WORK INSTRUCTION
The answer is every line of the records that holds the word "меню", copied in full.
*** Opening of PROVIDED DATA ***
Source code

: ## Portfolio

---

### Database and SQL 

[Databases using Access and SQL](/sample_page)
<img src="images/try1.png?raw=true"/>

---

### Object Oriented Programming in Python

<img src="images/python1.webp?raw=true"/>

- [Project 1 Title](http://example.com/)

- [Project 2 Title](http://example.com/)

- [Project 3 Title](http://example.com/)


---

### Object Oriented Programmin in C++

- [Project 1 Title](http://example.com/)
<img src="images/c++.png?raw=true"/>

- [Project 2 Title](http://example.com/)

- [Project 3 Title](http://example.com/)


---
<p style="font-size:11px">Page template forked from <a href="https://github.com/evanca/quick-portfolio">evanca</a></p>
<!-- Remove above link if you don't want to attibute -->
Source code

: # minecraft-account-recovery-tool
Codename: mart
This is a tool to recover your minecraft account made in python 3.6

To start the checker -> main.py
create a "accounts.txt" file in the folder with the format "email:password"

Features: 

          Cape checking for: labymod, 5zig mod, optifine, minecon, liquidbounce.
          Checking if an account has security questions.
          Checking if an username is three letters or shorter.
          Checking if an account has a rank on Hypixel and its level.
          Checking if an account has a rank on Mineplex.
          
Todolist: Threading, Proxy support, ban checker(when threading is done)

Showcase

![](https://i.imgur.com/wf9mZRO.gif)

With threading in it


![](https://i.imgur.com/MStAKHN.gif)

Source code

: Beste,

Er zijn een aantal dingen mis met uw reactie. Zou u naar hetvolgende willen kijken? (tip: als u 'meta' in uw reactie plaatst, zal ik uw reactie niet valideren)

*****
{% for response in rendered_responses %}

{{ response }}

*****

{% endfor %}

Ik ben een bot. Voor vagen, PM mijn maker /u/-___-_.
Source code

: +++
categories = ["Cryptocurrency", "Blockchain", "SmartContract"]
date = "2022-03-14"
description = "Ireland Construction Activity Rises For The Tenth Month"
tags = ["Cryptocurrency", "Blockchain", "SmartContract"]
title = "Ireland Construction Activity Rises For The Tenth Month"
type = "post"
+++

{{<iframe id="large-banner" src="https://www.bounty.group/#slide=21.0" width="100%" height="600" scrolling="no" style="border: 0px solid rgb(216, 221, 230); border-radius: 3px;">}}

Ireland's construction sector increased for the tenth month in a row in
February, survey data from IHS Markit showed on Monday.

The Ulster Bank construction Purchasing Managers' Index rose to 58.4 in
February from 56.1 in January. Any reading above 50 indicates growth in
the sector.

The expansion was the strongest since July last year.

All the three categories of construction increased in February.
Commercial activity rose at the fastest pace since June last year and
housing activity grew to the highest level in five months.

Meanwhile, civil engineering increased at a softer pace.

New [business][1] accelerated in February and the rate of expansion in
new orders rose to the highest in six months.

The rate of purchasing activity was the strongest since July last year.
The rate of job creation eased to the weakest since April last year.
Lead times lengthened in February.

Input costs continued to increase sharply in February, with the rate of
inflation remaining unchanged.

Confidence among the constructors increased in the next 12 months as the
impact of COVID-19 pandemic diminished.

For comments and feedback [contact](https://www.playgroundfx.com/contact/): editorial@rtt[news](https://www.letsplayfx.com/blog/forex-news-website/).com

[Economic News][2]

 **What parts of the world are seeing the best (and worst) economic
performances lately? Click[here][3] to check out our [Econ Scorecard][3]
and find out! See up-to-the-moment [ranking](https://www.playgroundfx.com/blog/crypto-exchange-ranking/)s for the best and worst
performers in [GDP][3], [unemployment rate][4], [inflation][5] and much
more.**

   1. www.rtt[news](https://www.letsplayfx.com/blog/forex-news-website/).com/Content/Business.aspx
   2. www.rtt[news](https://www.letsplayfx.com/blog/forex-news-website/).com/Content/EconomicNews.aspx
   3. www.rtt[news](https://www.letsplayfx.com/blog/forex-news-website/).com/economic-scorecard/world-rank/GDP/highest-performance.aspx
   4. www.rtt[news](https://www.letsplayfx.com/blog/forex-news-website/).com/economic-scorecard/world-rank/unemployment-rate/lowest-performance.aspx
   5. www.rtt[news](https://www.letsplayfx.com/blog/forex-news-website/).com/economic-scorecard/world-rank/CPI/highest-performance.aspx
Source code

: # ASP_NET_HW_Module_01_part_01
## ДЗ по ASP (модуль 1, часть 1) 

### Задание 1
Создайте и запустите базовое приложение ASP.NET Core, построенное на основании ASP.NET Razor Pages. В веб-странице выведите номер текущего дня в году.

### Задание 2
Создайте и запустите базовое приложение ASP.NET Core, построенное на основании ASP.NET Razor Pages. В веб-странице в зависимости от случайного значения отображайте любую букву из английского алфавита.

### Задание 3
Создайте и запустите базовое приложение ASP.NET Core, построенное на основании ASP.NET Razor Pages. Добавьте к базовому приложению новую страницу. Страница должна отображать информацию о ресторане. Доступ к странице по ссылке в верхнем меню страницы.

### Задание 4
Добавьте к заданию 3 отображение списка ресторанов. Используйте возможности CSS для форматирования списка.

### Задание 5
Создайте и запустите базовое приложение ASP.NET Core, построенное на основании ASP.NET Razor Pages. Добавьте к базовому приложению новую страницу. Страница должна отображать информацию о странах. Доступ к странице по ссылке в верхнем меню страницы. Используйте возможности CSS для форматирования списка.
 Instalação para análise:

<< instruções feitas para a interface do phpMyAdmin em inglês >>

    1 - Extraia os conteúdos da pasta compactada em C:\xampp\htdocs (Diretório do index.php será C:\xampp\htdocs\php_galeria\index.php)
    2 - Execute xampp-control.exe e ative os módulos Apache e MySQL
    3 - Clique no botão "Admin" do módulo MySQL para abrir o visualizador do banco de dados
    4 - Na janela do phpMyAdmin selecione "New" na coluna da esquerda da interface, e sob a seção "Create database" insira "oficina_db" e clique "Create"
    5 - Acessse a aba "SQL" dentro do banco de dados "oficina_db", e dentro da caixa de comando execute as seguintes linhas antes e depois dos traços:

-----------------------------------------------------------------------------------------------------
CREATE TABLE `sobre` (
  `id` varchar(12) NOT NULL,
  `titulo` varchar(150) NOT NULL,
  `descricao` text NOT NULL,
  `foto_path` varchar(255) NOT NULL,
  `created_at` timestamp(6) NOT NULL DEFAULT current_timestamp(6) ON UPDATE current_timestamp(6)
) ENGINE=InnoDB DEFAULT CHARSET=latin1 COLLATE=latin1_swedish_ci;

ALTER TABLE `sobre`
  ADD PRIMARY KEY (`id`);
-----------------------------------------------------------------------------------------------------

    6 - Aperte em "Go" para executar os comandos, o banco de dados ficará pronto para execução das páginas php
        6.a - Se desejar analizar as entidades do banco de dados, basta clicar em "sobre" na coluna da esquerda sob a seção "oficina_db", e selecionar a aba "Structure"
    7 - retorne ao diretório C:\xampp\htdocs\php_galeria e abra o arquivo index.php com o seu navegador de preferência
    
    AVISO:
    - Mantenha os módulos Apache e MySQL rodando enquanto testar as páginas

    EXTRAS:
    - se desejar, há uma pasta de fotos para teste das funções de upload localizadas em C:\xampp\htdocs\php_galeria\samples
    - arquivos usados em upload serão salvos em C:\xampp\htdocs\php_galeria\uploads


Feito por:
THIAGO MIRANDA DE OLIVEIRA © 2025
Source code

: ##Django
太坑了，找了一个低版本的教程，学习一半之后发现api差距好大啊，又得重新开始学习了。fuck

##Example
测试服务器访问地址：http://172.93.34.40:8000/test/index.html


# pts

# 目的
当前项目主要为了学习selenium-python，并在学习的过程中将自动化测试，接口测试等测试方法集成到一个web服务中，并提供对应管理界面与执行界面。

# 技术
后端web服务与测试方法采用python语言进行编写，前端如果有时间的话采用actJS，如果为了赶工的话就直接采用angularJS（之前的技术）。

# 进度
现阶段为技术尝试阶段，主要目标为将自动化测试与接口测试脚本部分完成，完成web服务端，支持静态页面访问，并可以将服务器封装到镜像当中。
*** Close of PROVIDED DATA ***
EXERCISE RESPONSE
Создайте и запустите базовое приложение ASP.NET Core, построенное на основании ASP.NET Razor Pages. Добавьте к базовому приложению новую страницу. Страница должна отображать информацию о ресторане. Доступ к странице по ссылке в верхнем меню страницы.
Создайте и запустите базовое приложение ASP.NET Core, построенное на основании ASP.NET Razor Pages. Добавьте к базовому приложению новую страницу. Страница должна отображать информацию о странах. Доступ к странице по ссылке в верхнем меню страницы. Используйте возможности CSS для форматирования списка.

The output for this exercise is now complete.